====== EXCERPTED DATA

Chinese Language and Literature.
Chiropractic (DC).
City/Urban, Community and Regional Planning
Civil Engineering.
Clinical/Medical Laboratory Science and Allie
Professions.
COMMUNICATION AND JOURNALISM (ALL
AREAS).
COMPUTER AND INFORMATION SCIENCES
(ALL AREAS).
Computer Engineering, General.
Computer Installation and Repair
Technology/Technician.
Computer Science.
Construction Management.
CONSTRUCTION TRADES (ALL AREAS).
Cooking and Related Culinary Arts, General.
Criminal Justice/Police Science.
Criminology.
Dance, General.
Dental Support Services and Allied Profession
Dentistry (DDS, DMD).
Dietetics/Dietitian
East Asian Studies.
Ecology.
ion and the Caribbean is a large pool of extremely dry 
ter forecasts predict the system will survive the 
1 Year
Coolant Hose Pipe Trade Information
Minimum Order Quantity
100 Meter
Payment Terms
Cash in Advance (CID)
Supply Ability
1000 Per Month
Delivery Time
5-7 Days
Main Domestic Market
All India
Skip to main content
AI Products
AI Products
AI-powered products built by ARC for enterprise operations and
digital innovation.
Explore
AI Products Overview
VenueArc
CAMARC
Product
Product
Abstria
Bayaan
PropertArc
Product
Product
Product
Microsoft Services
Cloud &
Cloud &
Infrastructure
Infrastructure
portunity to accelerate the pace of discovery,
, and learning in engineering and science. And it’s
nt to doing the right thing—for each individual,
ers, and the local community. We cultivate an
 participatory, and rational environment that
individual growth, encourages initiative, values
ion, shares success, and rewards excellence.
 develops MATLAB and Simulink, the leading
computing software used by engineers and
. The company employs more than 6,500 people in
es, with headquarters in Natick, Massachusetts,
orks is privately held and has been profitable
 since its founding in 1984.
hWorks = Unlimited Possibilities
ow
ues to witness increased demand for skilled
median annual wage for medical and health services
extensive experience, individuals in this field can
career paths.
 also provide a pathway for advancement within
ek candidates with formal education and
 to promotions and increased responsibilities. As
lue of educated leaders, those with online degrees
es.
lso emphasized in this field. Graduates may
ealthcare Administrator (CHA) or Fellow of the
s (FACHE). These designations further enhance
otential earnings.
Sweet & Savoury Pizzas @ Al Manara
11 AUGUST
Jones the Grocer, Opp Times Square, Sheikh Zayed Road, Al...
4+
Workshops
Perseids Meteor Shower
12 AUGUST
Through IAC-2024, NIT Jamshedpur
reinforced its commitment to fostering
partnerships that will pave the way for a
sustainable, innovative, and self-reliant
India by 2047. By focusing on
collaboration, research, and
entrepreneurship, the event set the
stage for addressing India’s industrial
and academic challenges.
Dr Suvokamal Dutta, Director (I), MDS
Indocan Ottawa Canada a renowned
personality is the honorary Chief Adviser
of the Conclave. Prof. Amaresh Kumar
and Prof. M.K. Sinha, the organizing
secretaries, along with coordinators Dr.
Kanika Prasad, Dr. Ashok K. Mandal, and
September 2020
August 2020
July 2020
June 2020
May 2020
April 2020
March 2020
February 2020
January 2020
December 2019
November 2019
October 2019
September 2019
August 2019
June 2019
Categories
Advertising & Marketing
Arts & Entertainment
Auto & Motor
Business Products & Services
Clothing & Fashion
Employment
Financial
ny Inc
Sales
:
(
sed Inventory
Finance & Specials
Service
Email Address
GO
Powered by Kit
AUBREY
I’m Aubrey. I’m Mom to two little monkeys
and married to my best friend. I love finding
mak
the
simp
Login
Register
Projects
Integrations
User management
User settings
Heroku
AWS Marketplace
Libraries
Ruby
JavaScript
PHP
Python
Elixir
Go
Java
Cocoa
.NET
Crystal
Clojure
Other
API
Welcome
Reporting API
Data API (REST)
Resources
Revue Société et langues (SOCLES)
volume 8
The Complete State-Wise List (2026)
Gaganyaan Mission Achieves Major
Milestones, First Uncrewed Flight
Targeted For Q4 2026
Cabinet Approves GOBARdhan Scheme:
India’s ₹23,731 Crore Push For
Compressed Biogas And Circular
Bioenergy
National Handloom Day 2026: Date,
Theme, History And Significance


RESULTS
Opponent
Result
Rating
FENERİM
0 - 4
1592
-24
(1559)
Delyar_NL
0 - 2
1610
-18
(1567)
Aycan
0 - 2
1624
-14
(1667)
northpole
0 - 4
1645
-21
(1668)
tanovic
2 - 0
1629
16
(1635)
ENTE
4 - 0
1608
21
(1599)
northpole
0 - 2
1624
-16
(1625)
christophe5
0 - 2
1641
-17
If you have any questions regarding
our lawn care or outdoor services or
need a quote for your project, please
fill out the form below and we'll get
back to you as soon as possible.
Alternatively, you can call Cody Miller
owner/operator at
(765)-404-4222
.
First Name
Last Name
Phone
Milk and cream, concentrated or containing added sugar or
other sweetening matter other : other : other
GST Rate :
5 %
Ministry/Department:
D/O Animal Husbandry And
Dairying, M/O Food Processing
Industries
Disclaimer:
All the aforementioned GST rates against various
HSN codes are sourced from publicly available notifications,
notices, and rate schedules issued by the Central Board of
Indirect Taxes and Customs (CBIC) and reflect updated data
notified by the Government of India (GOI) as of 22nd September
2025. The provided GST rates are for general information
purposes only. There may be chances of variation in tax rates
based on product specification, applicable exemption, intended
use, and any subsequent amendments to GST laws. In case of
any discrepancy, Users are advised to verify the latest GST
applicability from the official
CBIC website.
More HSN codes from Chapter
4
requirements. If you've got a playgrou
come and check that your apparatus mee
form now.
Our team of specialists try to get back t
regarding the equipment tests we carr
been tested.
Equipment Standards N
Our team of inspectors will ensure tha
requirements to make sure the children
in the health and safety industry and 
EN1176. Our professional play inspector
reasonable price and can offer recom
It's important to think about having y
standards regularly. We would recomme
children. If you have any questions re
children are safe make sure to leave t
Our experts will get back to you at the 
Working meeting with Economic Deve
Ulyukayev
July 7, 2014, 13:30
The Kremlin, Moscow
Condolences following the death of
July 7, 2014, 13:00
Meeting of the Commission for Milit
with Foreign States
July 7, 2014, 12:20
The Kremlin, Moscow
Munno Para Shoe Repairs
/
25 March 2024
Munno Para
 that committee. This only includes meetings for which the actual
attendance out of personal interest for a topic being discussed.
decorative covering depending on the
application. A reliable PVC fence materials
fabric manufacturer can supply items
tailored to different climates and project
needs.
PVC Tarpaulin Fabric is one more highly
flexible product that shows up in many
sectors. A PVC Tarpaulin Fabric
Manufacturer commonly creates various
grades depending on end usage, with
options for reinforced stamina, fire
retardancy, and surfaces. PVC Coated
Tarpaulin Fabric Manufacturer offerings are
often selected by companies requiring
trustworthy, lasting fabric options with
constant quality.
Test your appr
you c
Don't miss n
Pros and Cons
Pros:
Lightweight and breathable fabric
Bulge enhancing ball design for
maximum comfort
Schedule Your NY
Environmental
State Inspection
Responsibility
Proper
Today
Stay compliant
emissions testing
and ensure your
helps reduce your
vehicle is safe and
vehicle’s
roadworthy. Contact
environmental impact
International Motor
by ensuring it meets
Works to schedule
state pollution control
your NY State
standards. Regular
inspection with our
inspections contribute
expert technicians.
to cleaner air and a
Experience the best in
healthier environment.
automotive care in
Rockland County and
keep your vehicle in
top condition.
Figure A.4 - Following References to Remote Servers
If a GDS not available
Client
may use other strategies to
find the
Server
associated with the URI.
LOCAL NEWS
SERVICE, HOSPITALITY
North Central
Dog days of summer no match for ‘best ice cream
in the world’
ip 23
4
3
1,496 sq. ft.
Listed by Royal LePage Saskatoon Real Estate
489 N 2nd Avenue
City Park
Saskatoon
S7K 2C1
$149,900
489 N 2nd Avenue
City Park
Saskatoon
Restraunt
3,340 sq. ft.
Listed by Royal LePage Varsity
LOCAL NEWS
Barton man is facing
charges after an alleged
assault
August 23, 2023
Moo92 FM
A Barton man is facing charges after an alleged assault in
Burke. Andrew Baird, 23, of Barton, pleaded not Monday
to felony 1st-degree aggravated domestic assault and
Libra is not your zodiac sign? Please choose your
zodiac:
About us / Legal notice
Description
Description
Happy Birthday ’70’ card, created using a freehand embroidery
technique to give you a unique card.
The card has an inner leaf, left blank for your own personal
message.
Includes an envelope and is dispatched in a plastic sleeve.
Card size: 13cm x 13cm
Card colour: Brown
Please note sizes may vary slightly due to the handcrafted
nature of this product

============

> _EXERCISE OBJECTIVE_
Reproduce the stretch of data from the start through the line containing "to promotions and", swapping "Infrastructure" for "Operations" and leaving everything else unchanged.

> _ANSWER FOR THIS EXERCISE_
Chinese Language and Literature.
Chiropractic (DC).
City/Urban, Community and Regional Planning
Civil Engineering.
Clinical/Medical Laboratory Science and Allie
Professions.
COMMUNICATION AND JOURNALISM (ALL
AREAS).
COMPUTER AND INFORMATION SCIENCES
(ALL AREAS).
Computer Engineering, General.
Computer Installation and Repair
Technology/Technician.
Computer Science.
Construction Management.
CONSTRUCTION TRADES (ALL AREAS).
Cooking and Related Culinary Arts, General.
Criminal Justice/Police Science.
Criminology.
Dance, General.
Dental Support Services and Allied Profession
Dentistry (DDS, DMD).
Dietetics/Dietitian
East Asian Studies.
Ecology.
ion and the Caribbean is a large pool of extremely dry 
ter forecasts predict the system will survive the 
1 Year
Coolant Hose Pipe Trade Information
Minimum Order Quantity
100 Meter
Payment Terms
Cash in Advance (CID)
Supply Ability
1000 Per Month
Delivery Time
5-7 Days
Main Domestic Market
All India
Skip to main content
AI Products
AI Products
AI-powered products built by ARC for enterprise operations and
digital innovation.
Explore
AI Products Overview
VenueArc
CAMARC
Product
Product
Abstria
Bayaan
PropertArc
Product
Product
Product
Microsoft Services
Cloud &
Cloud &
Operations
Operations
portunity to accelerate the pace of discovery,
, and learning in engineering and science. And it’s
nt to doing the right thing—for each individual,
ers, and the local community. We cultivate an
 participatory, and rational environment that
individual growth, encourages initiative, values
ion, shares success, and rewards excellence.
 develops MATLAB and Simulink, the leading
computing software used by engineers and
. The company employs more than 6,500 people in
es, with headquarters in Natick, Massachusetts,
orks is privately held and has been profitable
 since its founding in 1984.
hWorks = Unlimited Possibilities
ow
ues to witness increased demand for skilled
median annual wage for medical and health services
extensive experience, individuals in this field can
career paths.
 also provide a pathway for advancement within
ek candidates with formal education and
 to promotions and increased responsibilities. As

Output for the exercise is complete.